#### Collected data

==========

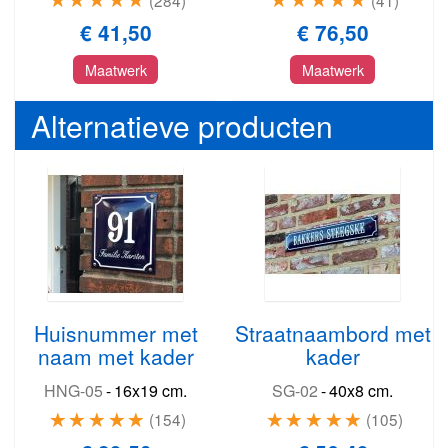
€ 41,50
€ 76,50
Maatwerk
Maatwerk
Alternatieve producten
Huisnummer met
Straatnaambord met
naam met kader
kader
HNG-05
-
16x19 cm.
SG-02
-
40x8 cm.
154
105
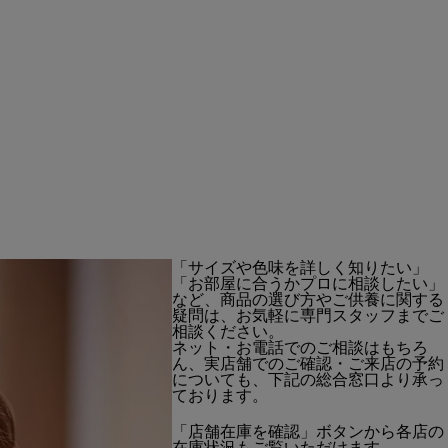
。
「サイズや色味を詳しく知りたい」
「お部屋に合うかプロに相談したい」
など、商品の選び方やご供養に関する
疑問は、お気軽に専門スタッフまでご
相談ください。
ネット・お電話でのご相談はもちろ
ん、実店舗でのご確認・ご来店の予約
についても、下記の総合窓口より承っ
ております。
「店舗在庫を確認」ボタンから各店の
在庫状況もご覧いただけます。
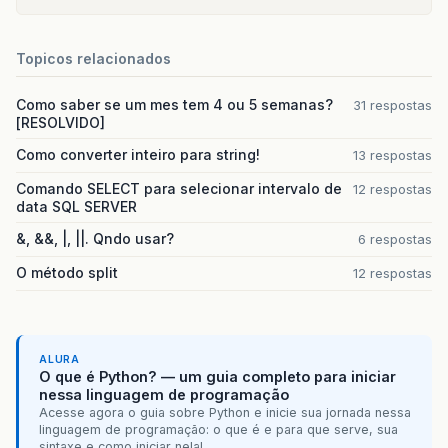
Topicos relacionados
Como saber se um mes tem 4 ou 5 semanas?
31 respostas
[RESOLVIDO]
Como converter inteiro para string!
13 respostas
Comando SELECT para selecionar intervalo de
12 respostas
data SQL SERVER
&, &&, |, ||. Qndo usar?
6 respostas
O método split
12 respostas
ALURA
O que é Python? — um guia completo para iniciar
nessa linguagem de programação
Acesse agora o guia sobre Python e inicie sua jornada nessa
linguagem de programação: o que é e para que serve, sua
sintaxe e como iniciar nela!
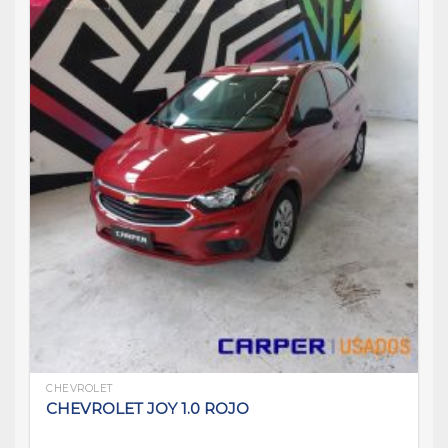
CHEVROLET
CHEVROLET JOY 1.0 ROJO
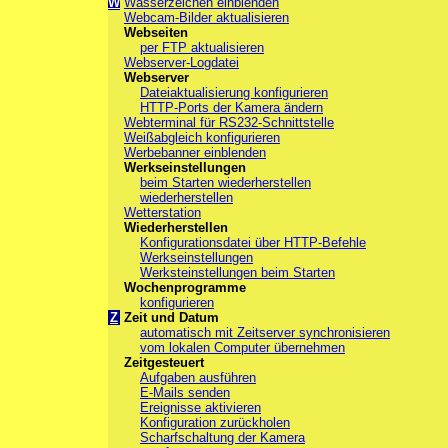
W
Wasserzeichen einblenden
Webcam-Bilder aktualisieren
Webseiten
per FTP aktualisieren
Webserver-Logdatei
Webserver
Dateiaktualisierung konfigurieren
HTTP-Ports der Kamera ändern
Webterminal für RS232-Schnittstelle
Weißabgleich konfigurieren
Werbebanner einblenden
Werkseinstellungen
beim Starten wiederherstellen
wiederherstellen
Wetterstation
Wiederherstellen
Konfigurationsdatei über HTTP-Befehle
Werkseinstellungen
Werksteinstellungen beim Starten
Wochenprogramme
konfigurieren
Z
Zeit und Datum
automatisch mit Zeitserver synchronisieren
vom lokalen Computer übernehmen
Zeitgesteuert
Aufgaben ausführen
E-Mails senden
Ereignisse aktivieren
Konfiguration zurückholen
Scharfschaltung der Kamera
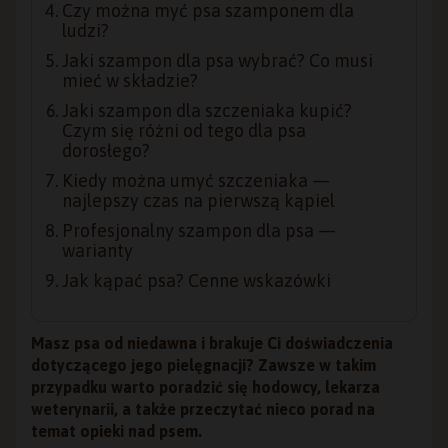
Czy można myć psa szamponem dla
ludzi?
Jaki szampon dla psa wybrać? Co musi
mieć w składzie?
Jaki szampon dla szczeniaka kupić?
Czym się różni od tego dla psa
dorosłego?
Kiedy można umyć szczeniaka —
najlepszy czas na pierwszą kąpiel
Profesjonalny szampon dla psa —
warianty
Jak kąpać psa? Cenne wskazówki
Masz psa od niedawna i brakuje Ci doświadczenia
dotyczącego jego pielęgnacji? Zawsze w takim
przypadku warto poradzić się hodowcy, lekarza
weterynarii, a także przeczytać nieco porad na
temat opieki nad psem.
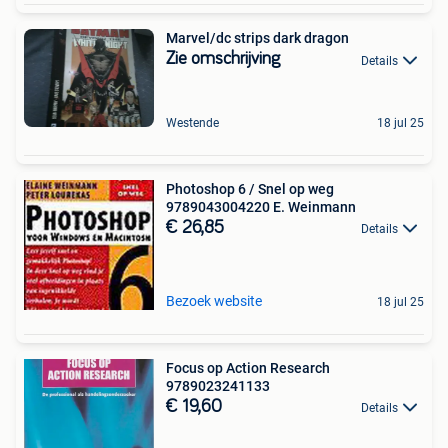
Marvel/dc strips dark dragon
Zie omschrijving
Details
Westende
18 jul 25
Photoshop 6 / Snel op weg
9789043004220 E. Weinmann
€ 26,85
Details
Bezoek website
18 jul 25
Focus op Action Research
9789023241133
€ 19,60
Details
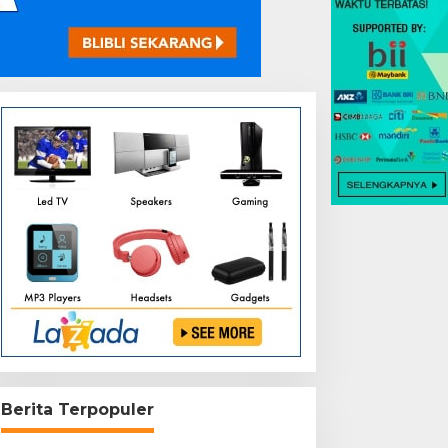
Berita Terpopuler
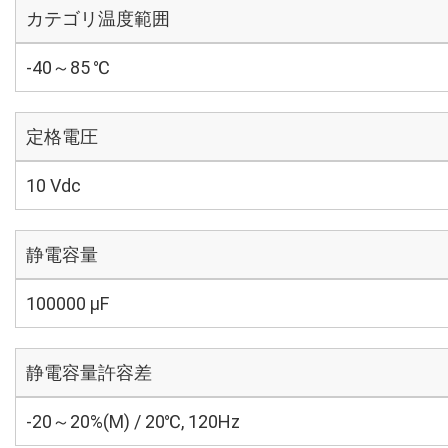
カテゴリ温度範囲
-40～85 ℃
定格電圧
10 Vdc
静電容量
100000 µF
静電容量許容差
-20～20%(M) / 20℃, 120Hz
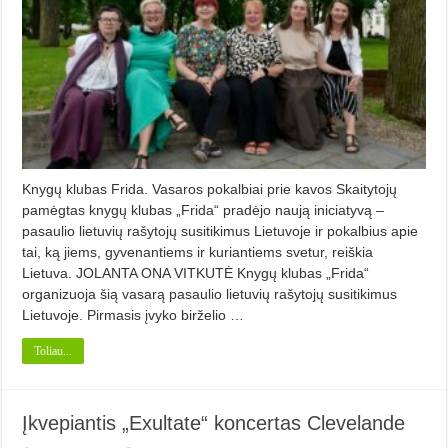
Knygų klubas Frida. Vasaros pokalbiai prie kavos Skaitytojų
pamėgtas knygų klubas „Frida“ pradėjo naują iniciatyvą –
pasaulio lietuvių rašytojų susitikimus Lietuvoje ir pokalbius apie
tai, ką jiems, gyvenantiems ir kuriantiems svetur, reiškia
Lietuva. JOLANTA ONA VITKUTĖ Knygų klubas „Frida“
organizuoja šią vasarą pasaulio lietuvių rašytojų susitikimus
Lietuvoje. Pirmasis įvyko birželio …
Toliau...
Įkvepiantis „Exultate“ koncertas Clevelande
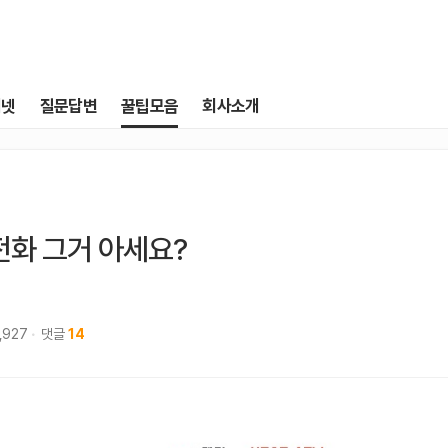
터넷
질문답변
꿀팁모음
회사소개
전화 그거 아세요?
,927
댓글
14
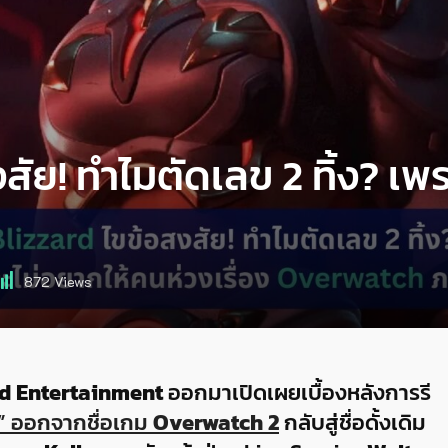
สัย! ทำไมตัดเลข 2 ทิ้ง? เพ
872
Views
rd Entertainment
ออกมาเปิดเผยเบื้องหลังการรี
2” ออกจากชื่อเกม
Overwatch 2
กลับสู่ชื่อดั้งเดิม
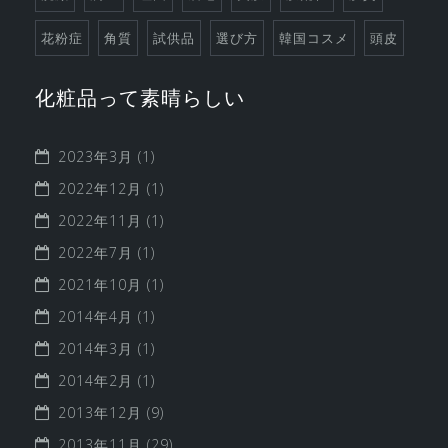
花粉症
角質
試供品
選び方
韓国コスメ
頭皮
化粧品って素晴らしい
2023年3月
(1)
2022年12月
(1)
2022年11月
(1)
2022年7月
(1)
2021年10月
(1)
2014年4月
(1)
2014年3月
(1)
2014年2月
(1)
2013年12月
(9)
2013年11月
(29)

==========

#### ASSIGNED TASK
Copy exactly, please, every line from the one holding "Konfiguration zurückholen" through the last line of the data, both ends included, and no pictures.

#### REPLY TO THE TASK
Konfiguration zurückholen
Scharfschaltung der Kamera
Czy można myć psa szamponem dla
ludzi?
Jaki szampon dla psa wybrać? Co musi
mieć w składzie?
Jaki szampon dla szczeniaka kupić?
Czym się różni od tego dla psa
dorosłego?
Kiedy można umyć szczeniaka —
najlepszy czas na pierwszą kąpiel
Profesjonalny szampon dla psa —
warianty
Jak kąpać psa? Cenne wskazówki
Masz psa od niedawna i brakuje Ci doświadczenia
dotyczącego jego pielęgnacji? Zawsze w takim
przypadku warto poradzić się hodowcy, lekarza
weterynarii, a także przeczytać nieco porad na
temat opieki nad psem.
Marvel/dc strips dark dragon
Zie omschrijving
Details
Westende
18 jul 25
Photoshop 6 / Snel op weg
9789043004220 E. Weinmann
€ 26,85
Details
Bezoek website
18 jul 25
Focus op Action Research
9789023241133
€ 19,60
Details
Berita Terpopuler
カテゴリ温度範囲
-40～85 ℃
定格電圧
10 Vdc
静電容量
100000 µF
静電容量許容差
-20～20%(M) / 20℃, 120Hz
Knygų klubas Frida. Vasaros pokalbiai prie kavos Skaitytojų
pamėgtas knygų klubas „Frida“ pradėjo naują iniciatyvą –
pasaulio lietuvių rašytojų susitikimus Lietuvoje ir pokalbius apie
tai, ką jiems, gyvenantiems ir kuriantiems svetur, reiškia
Lietuva. JOLANTA ONA VITKUTĖ Knygų klubas „Frida“
organizuoja šią vasarą pasaulio lietuvių rašytojų susitikimus
Lietuvoje. Pirmasis įvyko birželio …
Toliau...
Įkvepiantis „Exultate“ koncertas Clevelande
터넷
질문답변
꿀팁모음
회사소개
전화 그거 아세요?
,927
댓글
14
สัย! ทำไมตัดเลข 2 ทิ้ง? เพ
872
Views
rd Entertainment
ออกมาเปิดเผยเบื้องหลังการรี
2” ออกจากชื่อเกม
Overwatch 2
กลับสู่ชื่อดั้งเดิม
花粉症
角質
試供品
選び方
韓国コスメ
頭皮
化粧品って素晴らしい
2023年3月
(1)
2022年12月
(1)
2022年11月
(1)
2022年7月
(1)
2021年10月
(1)
2014年4月
(1)
2014年3月
(1)
2014年2月
(1)
2013年12月
(9)
2013年11月
(29)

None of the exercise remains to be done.